My eyes narrow. "And what's that supposed to mean?"
"What do you think?" We sit in silence for a moment. "Jess, you have an amazing family. You have parents who love and support you and siblings who care about you. I didn't have that. I wasn't encouraged when I was younger. I wasn't hugged or pat on the back. I got a full ride to Stanford, Jess. Stanford. And instead of congratulating me, my dad threw me out a glass door. Why would I want to tell you that?"
"Because I'm your girlfriend!" I exclaim. "It's not like I'd judge you for what your dad did."
"No, but you'd judge my dad, wouldn't you?" Sam asks. "I know how much you hate him. I know what you say about him if our friends ask, and I'm not around."
"Your dad was an asshole, Sam! You said so yourself. What do you want me to say about him?" I snap.
"It's not your place to judge him, Jess!" he retaliates. "He's my dad! I was the one who had to deal with him. I don't want you going around and bad mouthing him. If I wanted people to know, I would've told them, all right?"
"You could've at least told me," I murmur at the ground. My cheeks are hot despite the bitterly cold wind. He's right, in a way. I don't understand why he's upset about me disliking his dad, and I'll probably never know why, but it is his business. I know I should probably leave it be like that, but I can't. I can't just let him bottle it all up inside him like he is. Obviously it makes him pretty volatile.
"So you could go tell your family about it or something?"
"So I could help you," I say, hurt.

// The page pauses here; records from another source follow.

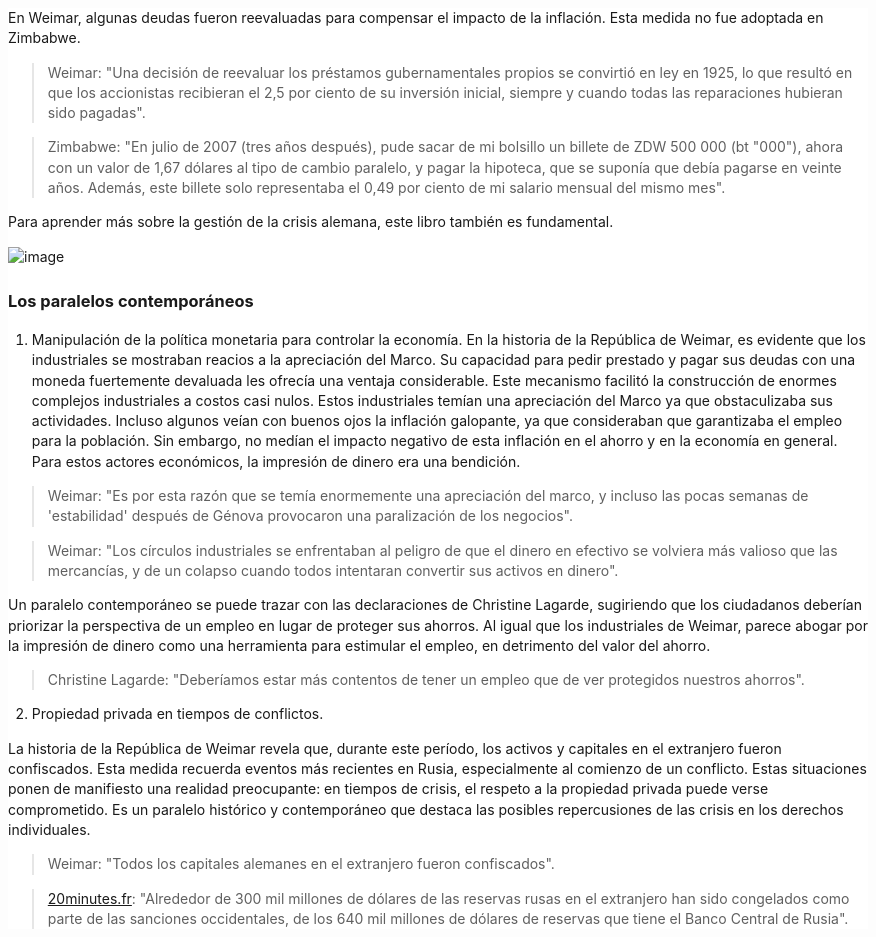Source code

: En Weimar, algunas deudas fueron reevaluadas para compensar el impacto de la inflación. Esta medida no fue adoptada en Zimbabwe.

> Weimar: "Una decisión de reevaluar los préstamos gubernamentales propios se convirtió en ley en 1925, lo que resultó en que los accionistas recibieran el 2,5 por ciento de su inversión inicial, siempre y cuando todas las reparaciones hubieran sido pagadas".

> Zimbabwe: "En julio de 2007 (tres años después), pude sacar de mi bolsillo un billete de ZDW 500 000 (bt "000"), ahora con un valor de 1,67 dólares al tipo de cambio paralelo, y pagar la hipoteca, que se suponía que debía pagarse en veinte años. Además, este billete solo representaba el 0,49 por ciento de mi salario mensual del mismo mes".

Para aprender más sobre la gestión de la crisis alemana, este libro también es fundamental.

![image](assets/chapitre-3.3/4.webp)

### Los paralelos contemporáneos

1. Manipulación de la política monetaria para controlar la economía.
   En la historia de la República de Weimar, es evidente que los industriales se mostraban reacios a la apreciación del Marco. Su capacidad para pedir prestado y pagar sus deudas con una moneda fuertemente devaluada les ofrecía una ventaja considerable. Este mecanismo facilitó la construcción de enormes complejos industriales a costos casi nulos. Estos industriales temían una apreciación del Marco ya que obstaculizaba sus actividades. Incluso algunos veían con buenos ojos la inflación galopante, ya que consideraban que garantizaba el empleo para la población. Sin embargo, no medían el impacto negativo de esta inflación en el ahorro y en la economía en general. Para estos actores económicos, la impresión de dinero era una bendición.

> Weimar: "Es por esta razón que se temía enormemente una apreciación del marco, y incluso las pocas semanas de 'estabilidad' después de Génova provocaron una paralización de los negocios".

> Weimar: "Los círculos industriales se enfrentaban al peligro de que el dinero en efectivo se volviera más valioso que las mercancías, y de un colapso cuando todos intentaran convertir sus activos en dinero".

Un paralelo contemporáneo se puede trazar con las declaraciones de Christine Lagarde, sugiriendo que los ciudadanos deberían priorizar la perspectiva de un empleo en lugar de proteger sus ahorros. Al igual que los industriales de Weimar, parece abogar por la impresión de dinero como una herramienta para estimular el empleo, en detrimento del valor del ahorro.

> Christine Lagarde: "Deberíamos estar más contentos de tener un empleo que de ver protegidos nuestros ahorros".

2. Propiedad privada en tiempos de conflictos.

La historia de la República de Weimar revela que, durante este período, los activos y capitales en el extranjero fueron confiscados. Esta medida recuerda eventos más recientes en Rusia, especialmente al comienzo de un conflicto. Estas situaciones ponen de manifiesto una realidad preocupante: en tiempos de crisis, el respeto a la propiedad privada puede verse comprometido. Es un paralelo histórico y contemporáneo que destaca las posibles repercusiones de las crisis en los derechos individuales.

> Weimar: "Todos los capitales alemanes en el extranjero fueron confiscados".

> [20minutes.fr](https://www.20minutes.fr/monde/3286947-20220513-guerre-ukraine-geler-avoirs-russes-vol-non-redistribuer-kiev-poserait-lourdes-questions): "Alrededor de 300 mil millones de dólares de las reservas rusas en el extranjero han sido congelados como parte de las sanciones occidentales, de los 640 mil millones de dólares de reservas que tiene el Banco Central de Rusia".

I may have not defended him back with my brother, but that doesn't mean that I don't care about him anymore. I know that he's upset, but I wish he would stop treating me like this. "So we could talk about it, and you wouldn't have to be like this all the time."
"Like what?" Sam barks.
"Angry. Closed off. Scared," I say. There is no response. "Maybe you could tell me why you wake up yelling for people and why you spend nights without sleep. Let me help you, Sam. Let me in. I want to know. I want to. Please."
He turns away and starts down the mountain trail, cutting it dangerously close to the edge. A rock at his foot breaks off and skitters down the steep hillside. I bite my lip nervously. If Sam were to fall off the side, he'd break his neck. "Sam, please!" I beg, chasing after him. "You don't even know where you're go—"
For an instant, I feel steady, and the next, the ground crumbles below my feet, and I slip backwards. "Sam!" I screech, waving my arms out wildly and trying to grab hold of something nearby. I fail and start to tumble off the side. Screaming, my hands desperately scratch at the rock wall, feeling for a foothold or a ledge that I can grasp. I'm falling, and I have a strange feeling that Sam's name might be the last thing that ever came out of my mouth.